Luc 1, 67-80

Dimanche 3 avril 2016

Zacharie, son père, fut rempli d’Esprit saint et il prophétisa en ces termes :

Béni soit le Seigneur, le Dieu d’Israël, parce qu’il a visité son peuple, accompli sa libération, et  nous a suscité une force de salut dans la famille de David, son serviteur. C’est ce qu’il avait annoncé par la bouche de ses saints prophètes d’autrefois : un salut qui nous libère de nos ennemis et des mains de tous ceux qui nous haïssent. Il a montré sa bonté envers nos pères et s’est rappelé son alliance sainte, le serment qu’il a fait à Abraham, notre père ; il nous accorderait après nous avoir arrachés aux mains des ennemis, de lui rendre sans crainte notre un culte dans la piété et la justice, sous son regard, tout au long de nos jours. Et toi, petit enfant, tu seras appelé prophète du Très-Haut ; car tu marcheras par devant sous le regard du Seigneur pour préparer ses routes, pour donner à son peuple la connaissance du salut par le pardon de ses péchés. C’est l’effet de la bonté profonde de notre Dieu : grâce à elle nous a visités l’astre venu d’en haut. Il est apparu à ceux qui se trouvent dans les ténèbres et l’ombre de la mort, afin de guider nos pas sur le chemin de la paix.

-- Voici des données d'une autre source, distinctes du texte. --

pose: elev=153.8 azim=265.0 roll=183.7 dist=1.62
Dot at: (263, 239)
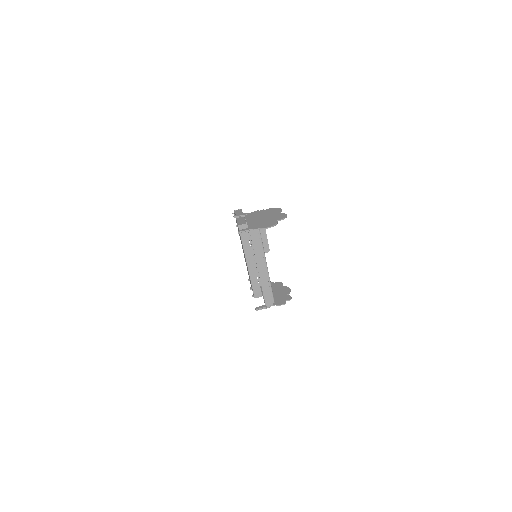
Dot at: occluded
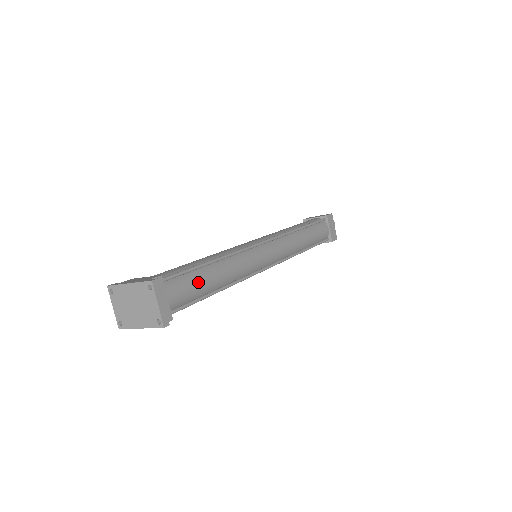
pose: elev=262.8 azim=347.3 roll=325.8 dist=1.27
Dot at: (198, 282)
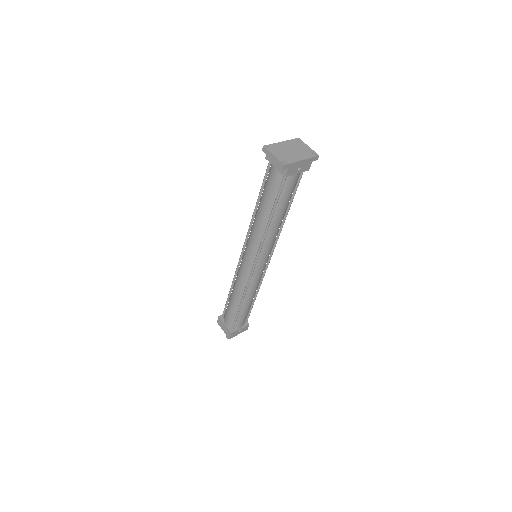
Dot at: occluded
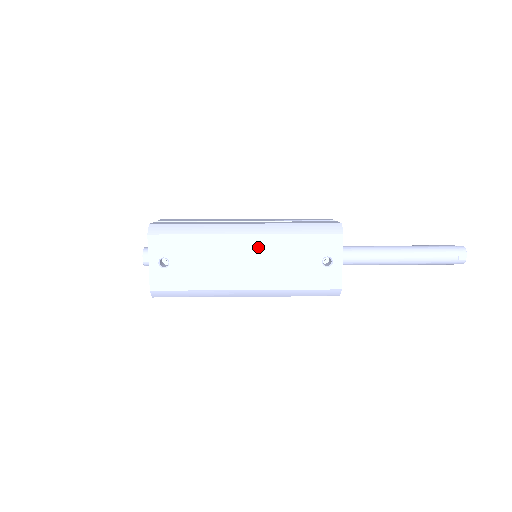
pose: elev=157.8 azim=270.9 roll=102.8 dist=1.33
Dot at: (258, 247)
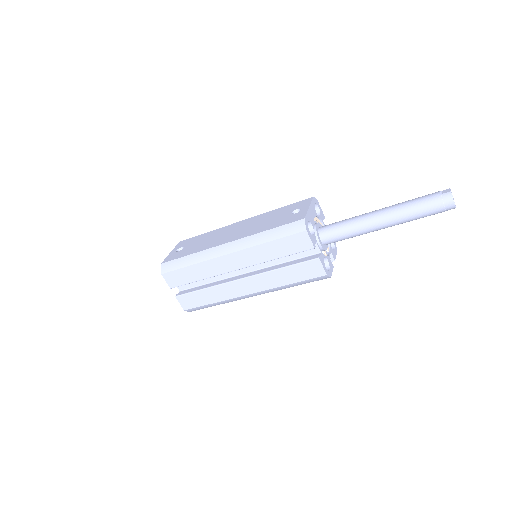
Dot at: (247, 223)
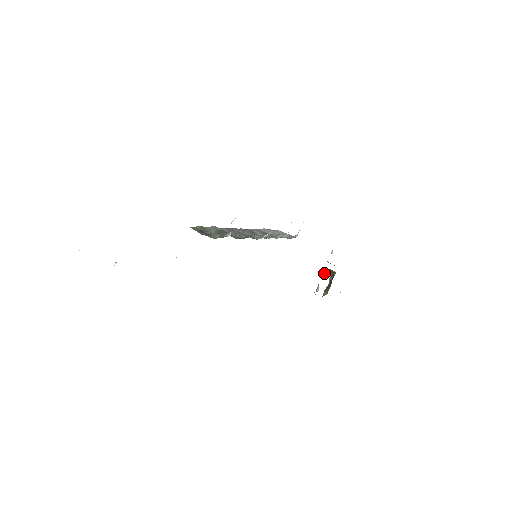
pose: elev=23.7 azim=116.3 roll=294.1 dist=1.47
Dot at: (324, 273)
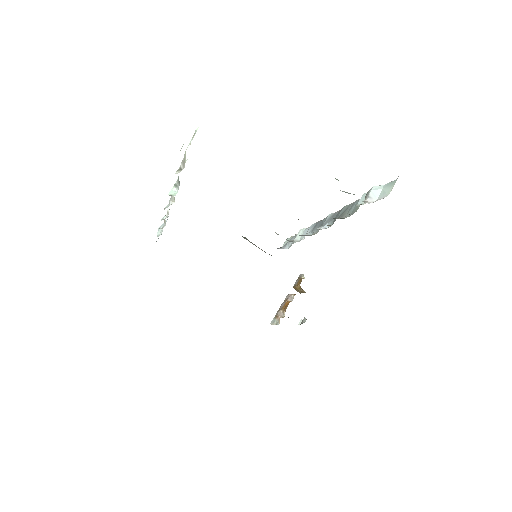
Dot at: (291, 298)
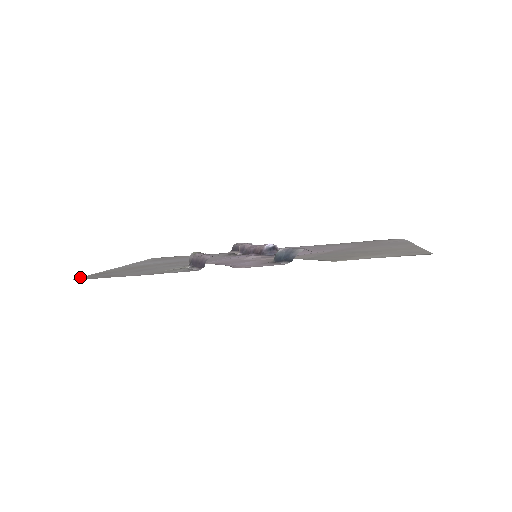
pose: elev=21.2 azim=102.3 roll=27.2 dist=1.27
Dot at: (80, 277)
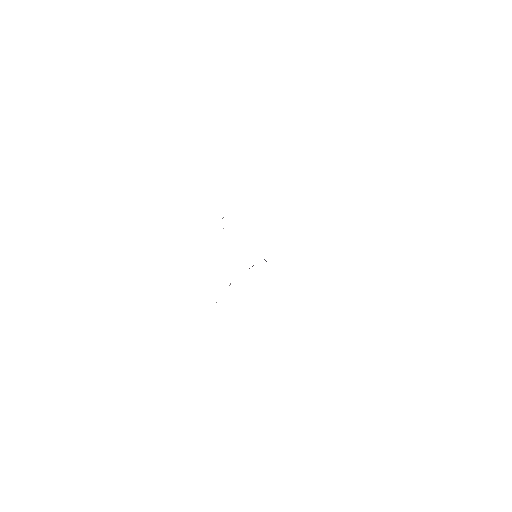
Dot at: occluded
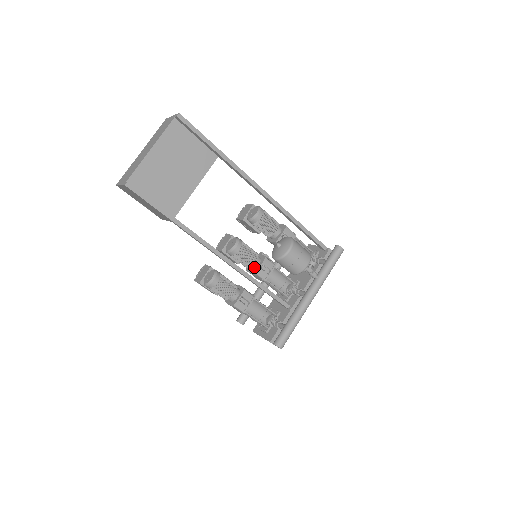
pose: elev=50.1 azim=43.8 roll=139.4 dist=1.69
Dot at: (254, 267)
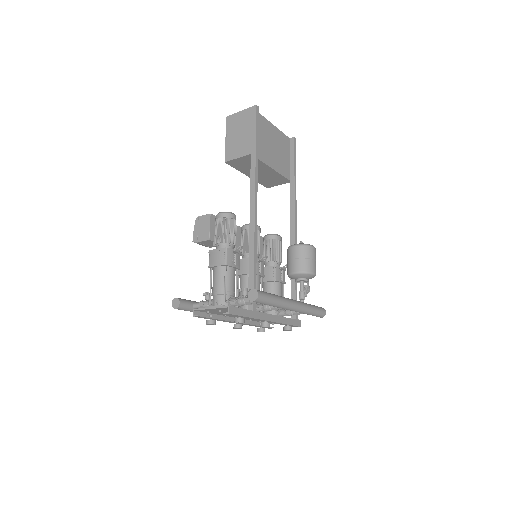
Dot at: occluded
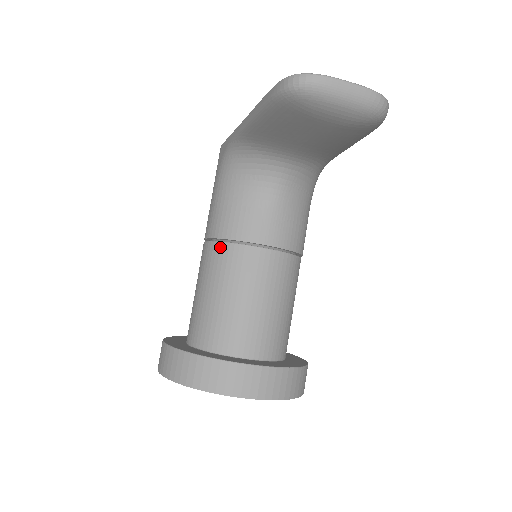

Quant à l’enfant, il grandissait et son esprit se fortifiait ; et il fut dans les déserts jusqu’au jour de sa manifestation à Israël.

 

Il est beaucoup question de pères dans ce texte. Nous est rappelé que Zacharie est le père de Jean. Pourtant, au regard des lignes précédentes, il aurait été étonnant que nous ne nous en souvenions pas. C’est ce père qui, après avoir été réduit au silence, se met à parler en prophète. La parole véritable passe par le silence. Ce dont il parle, tout en étant un témoignage de sa propre vie, indique en effet une parole qui trouve sa source dans un désir tout Autre.  Il en appelle aux prophètes d’autrefois. Il s’inscrit ainsi dans une généalogie qui, à travers sa propre généalogie humaine, en indique une toute Autre également. Il peut ainsi dire de l’enfant qu’il sera prophète à son tour. Étonnamment, il en appelle à la compassion envers nos pères et à l’alliance et l’ombre sacrée avec Abraham, notre père. Il n’y a plus de différence entre la paternité de Zacharie, celles de nos pères et celle d’Abraham. Il n’y a pas d’un côté la généalogie humaine et de l’autre la généalogie divine. Il n’y a qu’une seule généalogie : à la fois visible, celle de Zacharie père, et invisible, celle de nos pères et celle d’Abraham. Être père ne consistant pas à se considérer, à s’identifier, comme l’origine de son fils mais à témoigner que nous sommes habités d’une fonction plus que d’un rôle. La fonction paternelle est ce par quoi chacun découvre qu’il est référé, à travers sa propre généalogie, à un désir qui ne pourrait être réduit à soi-même.  Ce n’est qu’à cette condition que nous pourrons être délivrés de nos ennemis. Ceux, tout intérieurs, qui nous tiennent à l’ombre de la pulsion de mort. Zacharie nous annonce qu’un désir plus grand, semblable au soleil qui ne cesse de se lever pour offrir sa lumière et qu’on ne pourra pourtant jamais atteindre, nous fera sortir de l’ombre de ce qui en nous se tient dans les ténèbres.

Cette fonction paternelle n’empêche pas Jean de demeurer dans les déserts de la solitude, et donc aussi du silence. Bien au contraire c’est là la condition de sa force. Jusqu’à ce qu’il soit appelé à se présenter devant l’ensemble de ses frères.